I quite like to find some stocks that are ranging which means I follow sometimes a very limited amount of stocks in this instance volume does matter a great deal to me its the bottom thats important and when that bottam gets hit again I buy, my success rate this way I have measured at 64.3 win to 35.7 loss it does mean that sometimes I am sitting on the fence waiting, so some capital is not really earning. Does anyone else trade this way and if so what success are you enjoying? The result I have posted is from 1st July 2005 to 30 Nov 2005. I must mention this is not my entire trading strategy but 40% of capital is devoted to this method but not all in necessarily at the same time.


----------



## mit (9 December 2005)

brerwallabi said:
			
		

> I quite like to find some stocks that are ranging which means I follow sometimes a very limited amount of stocks in this instance volume does matter a great deal to me its the bottom thats important and when that bottam gets hit again I buy, my success rate this way I have measured at 64.3 win to 35.7 loss it does mean that sometimes I am sitting on the fence waiting, so some capital is not really earning. Does anyone else trade this way and if so what success are you enjoying? The result I have posted is from 1st July 2005 to 30 Nov 2005. I must mention this is not my entire trading strategy but 40% of capital is devoted to this method but not all in necessarily at the same time.
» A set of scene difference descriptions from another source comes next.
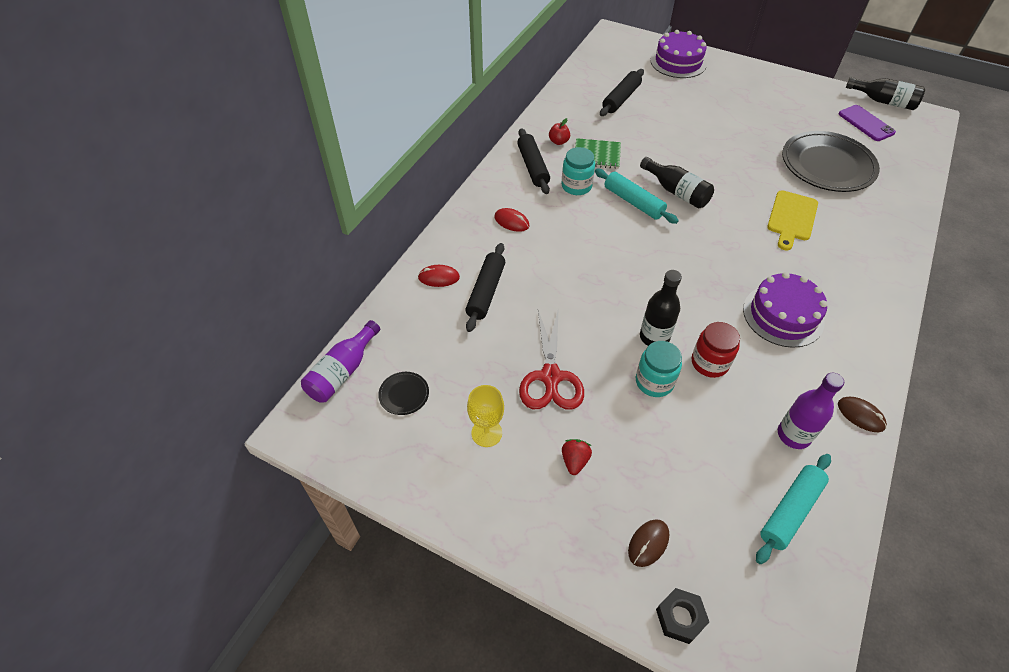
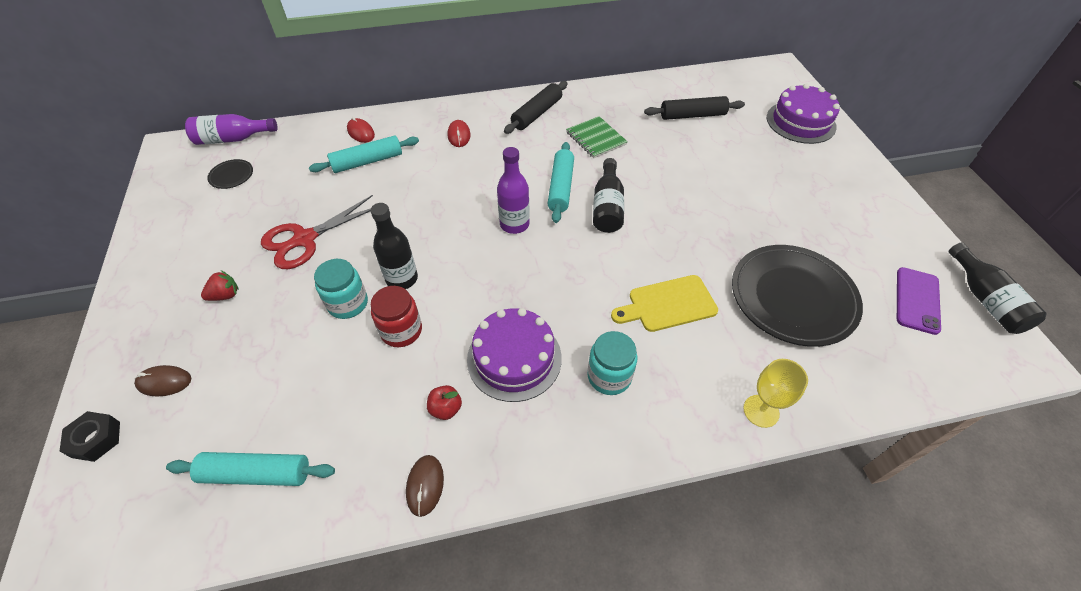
camera: 50 degrees right, 0 degrees up
(486, 292) = (367, 161): black rolling pin -> turquoise rolling pin
(486, 433) = (222, 233): yellow goblet -> yellow goblet (761, 411)
(558, 141) = (586, 111): red apple -> red apple (446, 409)
(576, 186) = (541, 147): turquoise jar -> turquoise jar (609, 376)
(793, 435) = (355, 436): purple bottle -> purple bottle (514, 224)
How do you decide what the bottom is? I have played with ORG a few times but I usually wait until it starts turning up again


----------



## brerwallabi (9 December 2005)

A third hit on resistance is what I have been using as a starting off point with a tight stop, profit taken early, sometimes to early but my dscision was already made when I entered. ORG would not be one I would chose as it trades around $7.00, I always use companies that trade below $1.00..The thing I have not been able to do well is to recognise when a stock will finally break out of a trading range I have usually sold by then lol.
So far so good.


----------



## RichKid (10 December 2005)

Brer,
I like trading similar patterns too but haven't got a set methodology like you (or stats), see this thread for some old comments (below). I do prefer consolidations after a strong trend (ie a pause and ranging before continuing the larger trend). AUN is the most relevant trade I'm in atm, I'd trade it as breakout too if it occurs. 
https://www.aussiestockforums.com/forums/showthread.php?t=1585&highlight=ranging+bmx


----------